> ASSIGNMENT
Copy all lines containing the string "round" from the records below.
%%
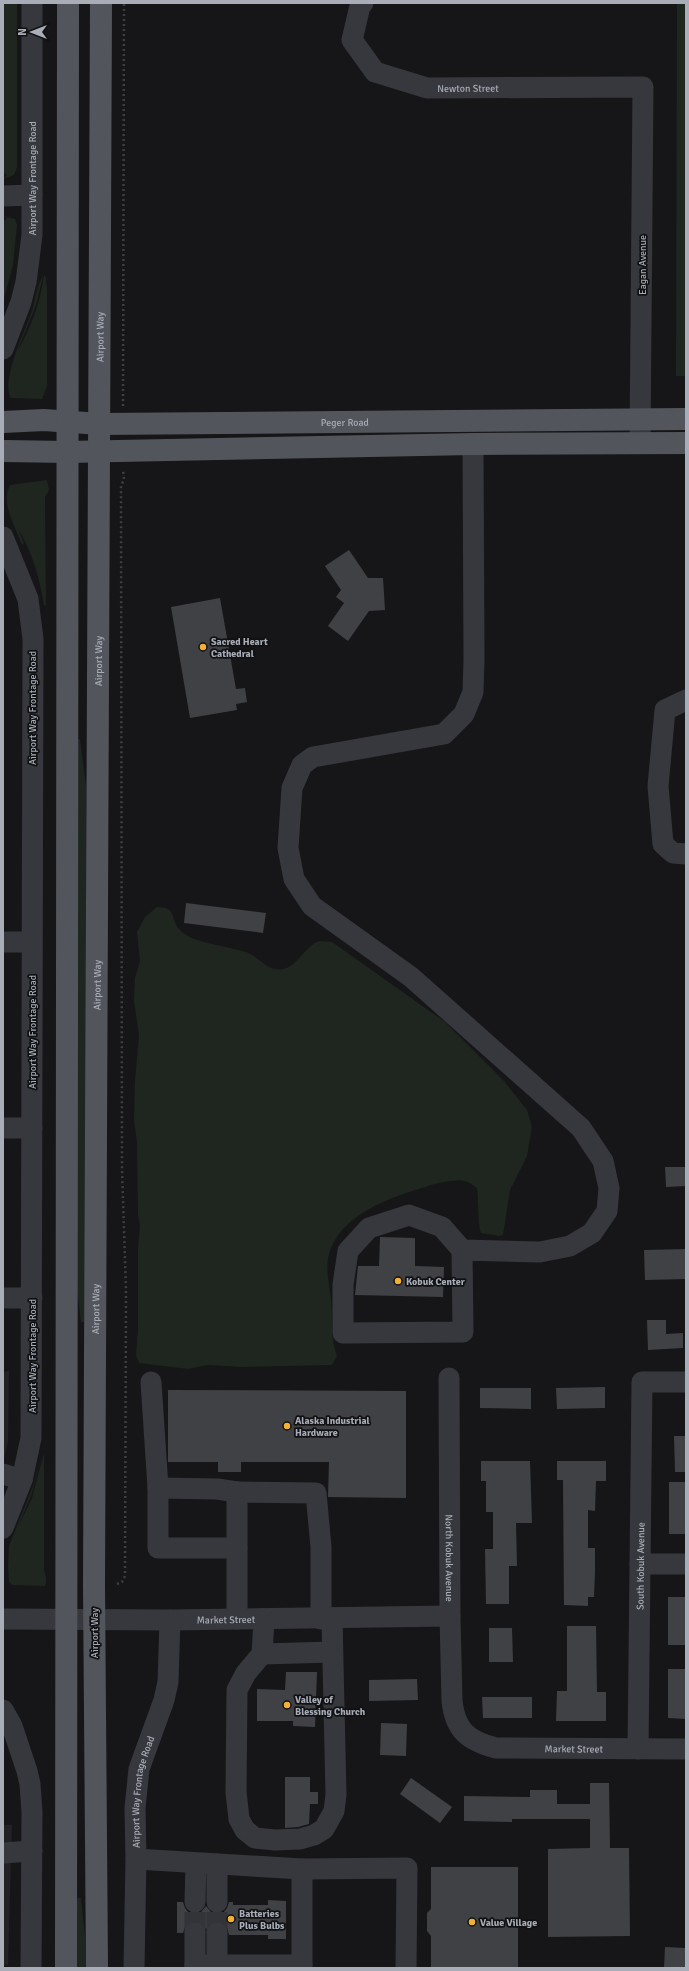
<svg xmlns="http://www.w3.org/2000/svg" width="689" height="1971" font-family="Signika,sans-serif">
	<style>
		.built { fill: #222225 }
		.green { fill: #1e261f }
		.building { fill: #404145 }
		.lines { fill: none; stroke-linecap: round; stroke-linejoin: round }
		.minor-tunnel { stroke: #333438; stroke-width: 21; stroke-dasharray: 21 10; stroke-linecap: butt }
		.path { stroke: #3d3f44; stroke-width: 2.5; stroke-dasharray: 2 3; stroke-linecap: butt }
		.minor { stroke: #37383d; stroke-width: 21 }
		.major { stroke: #53555c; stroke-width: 22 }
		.poi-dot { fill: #f2b134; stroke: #111113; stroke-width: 1.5 }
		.labels { text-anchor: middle; stroke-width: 3.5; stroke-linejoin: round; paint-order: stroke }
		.street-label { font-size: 10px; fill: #a8adb8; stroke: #111113 }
		.poi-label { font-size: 10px; font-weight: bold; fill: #a8adb8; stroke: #111113; text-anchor: start }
	</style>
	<rect width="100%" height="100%" fill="#161618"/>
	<g class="built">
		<path d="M 9,1371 L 8,1442 L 3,1464 L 3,1372 Z"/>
		<path d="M 3,1825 L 12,1825 L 8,1965 L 3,1965 Z"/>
	</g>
	<g class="green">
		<path d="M 3,3 L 17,3 L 17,167 L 14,175 L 3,179 L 7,175 L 3,172 Z"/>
		<path d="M 677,3 L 686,3 L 686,376 L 676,376 Z"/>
		<path d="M 3,216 L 15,219 L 17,225 L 13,265 L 3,302 L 3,222 L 7,218 Z"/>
		<path d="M 44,275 L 46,278 L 47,293 L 47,386 L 42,399 L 11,398 C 0,381 26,329 32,311 C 35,300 37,285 43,276 L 36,305 L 18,350 C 31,328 41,300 44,275 Z"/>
		<path d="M 47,480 L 49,490 L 45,497 L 46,605 L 44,605 C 40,579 32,551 18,529 L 24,543 L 22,545 C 16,527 0,504 10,485 Z"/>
		<path d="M 80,739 L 86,786 L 86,1322 L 81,1322 L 77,1289 L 76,740 Z"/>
		<path d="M 157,907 C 177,908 170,916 178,928 C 180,931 185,934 188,936 C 196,942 234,948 246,952 C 257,956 264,967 275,969 C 295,973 302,949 317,942 C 321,940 327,942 332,942 L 445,1022 L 504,1081 L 527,1110 L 532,1127 L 527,1156 L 510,1190 L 503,1235 L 499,1236 L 481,1233 C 477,1222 479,1201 477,1188 C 474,1186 468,1181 464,1181 C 450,1179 435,1184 422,1188 C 389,1198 346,1213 331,1248 C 324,1265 329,1282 331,1299 C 333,1319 330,1338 337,1356 L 332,1365 L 242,1367 L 208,1365 L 188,1369 L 139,1363 L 136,1355 L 138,1330 L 138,1250 L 140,1225 L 138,1215 L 137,1142 L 134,1120 L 135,1081 L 139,1035 L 134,1001 L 135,978 L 140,961 L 137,932 L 145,917 Z"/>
		<path d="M 42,1453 L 32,1493 L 18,1527 L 32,1498 L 44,1453 L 44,1570 C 46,1576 47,1580 45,1586 L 12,1585 L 9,1582 L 8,1566 L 9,1546 L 33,1486 Z"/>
		<path d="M 76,1898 L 81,1898 L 85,1937 L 86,1968 L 76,1968 Z"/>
	</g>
	<g class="building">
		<path d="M 349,550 L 368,578 L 383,578 L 385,610 L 369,611 L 348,641 L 328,626 L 344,603 L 336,597 L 341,590 L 325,566 Z"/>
		<path d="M 220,598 L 236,689 L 245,688 L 247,702 L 236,704 L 237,710 L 190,718 L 171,607 Z"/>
		<path d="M 186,903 L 266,913 L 263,933 L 184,923 Z"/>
		<path d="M 665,1167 L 686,1167 L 686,1186 L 666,1187 Z"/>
		<path d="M 380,1237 L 415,1238 L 415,1266 L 444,1267 L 443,1297 L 355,1295 L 358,1266 L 379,1266 Z"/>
		<path d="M 686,1249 L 686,1279 L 645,1280 L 644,1250 Z"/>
		<path d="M 647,1320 L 666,1320 L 666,1334 L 683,1333 L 683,1348 L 648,1350 Z"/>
		<path d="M 605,1387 L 605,1408 L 557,1409 L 556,1388 Z"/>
		<path d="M 480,1388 L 531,1388 L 531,1409 L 480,1408 Z"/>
		<path d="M 168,1390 L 406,1391 L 406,1498 L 328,1497 L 329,1462 L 241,1462 L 241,1472 L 218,1472 L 218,1462 L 168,1462 Z"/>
		<path d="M 674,1436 L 686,1436 L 686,1472 L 675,1472 Z"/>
		<path d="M 481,1461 L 530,1461 L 532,1523 L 516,1523 L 517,1566 L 509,1566 L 509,1604 L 486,1604 L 485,1549 L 493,1549 L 493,1512 L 486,1512 L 486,1481 L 481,1481 Z"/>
		<path d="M 557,1461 L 606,1461 L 606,1481 L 596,1481 L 595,1511 L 588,1510 L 588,1548 L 595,1548 L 595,1572 L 594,1597 L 588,1597 L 588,1606 L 564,1605 L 563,1480 L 557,1480 Z"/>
		<rect x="669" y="1482" width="17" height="52"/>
		<rect x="668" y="1597" width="18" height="48"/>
		<path d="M 567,1626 L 596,1626 L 597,1692 L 606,1692 L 606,1721 L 556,1721 L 557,1691 L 567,1691 Z"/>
		<path d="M 489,1628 L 512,1628 L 513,1662 L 489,1662 Z"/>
		<path d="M 668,1669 L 686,1669 L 686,1719 L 668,1718 Z"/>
		<path d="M 286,1672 L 317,1672 L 315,1727 L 293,1726 L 293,1721 L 257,1721 L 257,1689 L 285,1690 Z"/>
		<path d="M 417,1679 L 418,1700 L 369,1701 L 369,1680 Z"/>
		<path d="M 482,1697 L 532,1697 L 532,1718 L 483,1718 Z"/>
		<path d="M 381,1723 L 407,1724 L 406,1756 L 380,1755 Z"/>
		<path d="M 285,1777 L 310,1777 L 310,1792 L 318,1792 L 318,1804 L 310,1804 L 309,1824 L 298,1827 L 285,1828 Z"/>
		<path d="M 411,1778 L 452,1807 L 440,1823 L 400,1794 Z"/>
		<path d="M 590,1783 L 609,1783 L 610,1848 L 629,1848 L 630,1936 L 548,1937 L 548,1849 L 590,1848 L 590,1819 L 512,1819 L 512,1822 L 464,1821 L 464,1796 L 530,1797 L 530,1790 L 557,1790 L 557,1804 L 590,1804 Z"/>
		<path d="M 431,1867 L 518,1867 L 518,1968 L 431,1968 L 431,1936 L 427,1931 L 427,1913 L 431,1909 Z"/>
		<path d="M 268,1900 L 286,1901 L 286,1939 L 268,1939 L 268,1935 L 229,1935 L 227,1927 L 223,1922 L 217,1921 L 211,1923 L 206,1929 L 201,1922 L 195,1921 L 189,1922 L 185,1927 L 183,1933 L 177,1933 L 177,1902 L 183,1902 L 185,1908 L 188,1912 L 194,1914 L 201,1912 L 206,1906 L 211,1912 L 217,1914 L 223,1913 L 227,1908 L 229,1902 L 233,1902 L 233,1905 L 268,1905 Z"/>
		<path d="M 665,1947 L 685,1948 L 685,1968 L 664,1968 Z"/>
	</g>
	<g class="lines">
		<g class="minor-tunnel">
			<path d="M 195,1933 L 195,1902"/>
			<path d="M 217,1933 L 217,1902"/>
		</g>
		<g class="path">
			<path d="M 123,406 L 124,3"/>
			<path d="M 117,1584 L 122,1582 L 125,1576 L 126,1290 L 122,1170 L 121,486 L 124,479 L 123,469"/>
		</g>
		<g class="minor">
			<path id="s1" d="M 363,3 L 360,6 L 352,40 L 375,72 L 427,88 L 643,87 L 640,443"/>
			<path d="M 3,196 L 32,195"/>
			<path id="s2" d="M 3,349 L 21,302 L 26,282 L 32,235 L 32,3"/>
			<path d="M 3,537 L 28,599 L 33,639 L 31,1438 L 22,1480 L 3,1528"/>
			<path d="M 686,700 L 665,710 L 658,786 L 663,844 L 673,853 L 686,854"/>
			<path d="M 3,942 L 31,942"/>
			<path d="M 3,1128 L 32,1128"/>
			<path d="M 462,1250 L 463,1332 L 343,1333 L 343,1285 L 348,1251 L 369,1228 L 409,1215 L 442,1227 L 462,1250 L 540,1252 L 570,1246 L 592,1233 L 607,1211 L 609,1188 L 603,1161 L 581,1128 L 411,977 L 312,906 L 294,879 L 288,848 L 292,788 L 302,765 L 313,757 L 444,734 L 464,714 L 473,692 L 474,660 L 473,444"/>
			<path d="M 3,1298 L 32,1298"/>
			<path id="s3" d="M 449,1378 L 450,1616 L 452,1701 C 455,1730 468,1741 496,1748 L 686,1749"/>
			<path d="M 151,1382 L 158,1488"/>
			<path d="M 3,1474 L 22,1480"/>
			<path d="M 237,1492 L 217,1489 L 158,1488 L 158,1548 L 237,1548"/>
			<path d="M 640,1564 L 686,1564"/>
			<path id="s4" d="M 3,1619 L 170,1620 L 450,1616"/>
			<path d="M 237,1619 L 237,1492 L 316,1493 L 321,1547 L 321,1619"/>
			<path d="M 264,1619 L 262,1654 L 246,1673 L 237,1690 L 236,1792 L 239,1819 L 245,1830 L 255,1838 L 275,1840 L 300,1839 L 314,1835 L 324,1829 L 334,1811 L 336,1795 L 332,1618"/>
			<path d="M 262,1654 L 332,1652"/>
			<path d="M 3,1710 L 12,1726 L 27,1771 L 30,1784 L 32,1812 L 31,1968"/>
			<path id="s5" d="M 638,1749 L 642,1382 L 686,1382"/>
			<path d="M 3,1853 L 32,1851"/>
			<path d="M 136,1859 L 302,1869 L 302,1968"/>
			<path d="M 302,1869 L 407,1868 L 406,1968"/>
			<path d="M 195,1902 L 196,1863"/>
			<path d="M 217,1902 L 217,1864"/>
			<path d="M 195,1933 L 195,1968"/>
			<path d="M 217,1933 L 217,1965"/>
			<path d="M 195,1965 L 302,1965"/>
			<path id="s6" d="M 134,1968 L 136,1859 L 135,1808 L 139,1769 L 164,1700 L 168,1682 L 170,1620"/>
		</g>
		<g class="major">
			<path id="s7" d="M 3,422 L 44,420 L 100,424 L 686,419"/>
			<path d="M 3,451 L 68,452 L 473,444 L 686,443"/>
			<path d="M 66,1968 L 68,3"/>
			<path id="s8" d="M 97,1968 L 94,1585 L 101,3"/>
		</g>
	</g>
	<g class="poi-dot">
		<circle cx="203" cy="647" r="4"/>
		<circle cx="398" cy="1281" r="4"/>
		<circle cx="287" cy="1426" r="4"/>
		<circle cx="287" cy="1705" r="4"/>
		<circle cx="231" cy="1919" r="4"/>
		<circle cx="472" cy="1922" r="4"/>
	</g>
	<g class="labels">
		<g class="street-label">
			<text dy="4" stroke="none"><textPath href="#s1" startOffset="174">Newton Street</textPath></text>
			<text dy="4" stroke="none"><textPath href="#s2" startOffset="175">Airport Way Frontage Road</textPath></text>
			<text transform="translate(642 265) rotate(-90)" y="4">Eagan Avenue</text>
			<text dy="4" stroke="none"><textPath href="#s8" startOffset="1631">Airport Way</textPath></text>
			<text dy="4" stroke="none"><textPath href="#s7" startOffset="342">Peger Road</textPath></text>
			<text dy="4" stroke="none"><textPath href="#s8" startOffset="1307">Airport Way</textPath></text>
			<text transform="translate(32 708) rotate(-90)" y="4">Airport Way Frontage Road</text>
			<text dy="4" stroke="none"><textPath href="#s8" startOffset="983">Airport Way</textPath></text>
			<text transform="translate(32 1032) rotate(-90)" y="4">Airport Way Frontage Road</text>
			<text dy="4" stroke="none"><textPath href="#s8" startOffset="659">Airport Way</textPath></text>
			<text transform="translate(32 1356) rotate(-90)" y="4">Airport Way Frontage Road</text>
			<text dy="4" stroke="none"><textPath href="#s3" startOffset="180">North Kobuk Avenue</textPath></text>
			<text dy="4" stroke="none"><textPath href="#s5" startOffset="183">South Kobuk Avenue</textPath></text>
			<text dy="4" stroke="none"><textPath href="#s4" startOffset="223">Market Street</textPath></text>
			<text transform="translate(94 1633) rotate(-90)" y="4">Airport Way</text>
			<text dy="4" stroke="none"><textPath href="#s3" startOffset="471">Market Street</textPath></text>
			<text dy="4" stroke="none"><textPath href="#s6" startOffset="177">Airport Way Frontage Road</textPath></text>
		</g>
		<g class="poi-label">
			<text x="211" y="645">Sacred Heart<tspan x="211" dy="12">Cathedral</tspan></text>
			<text x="406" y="1285">Kobuk Center</text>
			<text x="295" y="1424">Alaska Industrial<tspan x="295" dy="12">Hardware</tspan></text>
			<text x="295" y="1703">Valley of<tspan x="295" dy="12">Blessing Church</tspan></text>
			<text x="239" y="1917">Batteries<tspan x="239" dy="12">Plus Bulbs</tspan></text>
			<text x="480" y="1926">Value Village</text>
		</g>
	</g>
	<rect width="689" height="1971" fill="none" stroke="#a8adb8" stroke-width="8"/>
	<g transform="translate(32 32) rotate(270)" stroke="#111113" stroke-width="3" paint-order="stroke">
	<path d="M0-3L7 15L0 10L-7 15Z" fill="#a8adb8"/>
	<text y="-6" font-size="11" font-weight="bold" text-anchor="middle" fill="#a8adb8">N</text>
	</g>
</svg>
%%
> RESPONSE
		.lines { fill: none; stroke-linecap: round; stroke-linejoin: round }
		.labels { text-anchor: middle; stroke-width: 3.5; stroke-linejoin: round; paint-order: stroke }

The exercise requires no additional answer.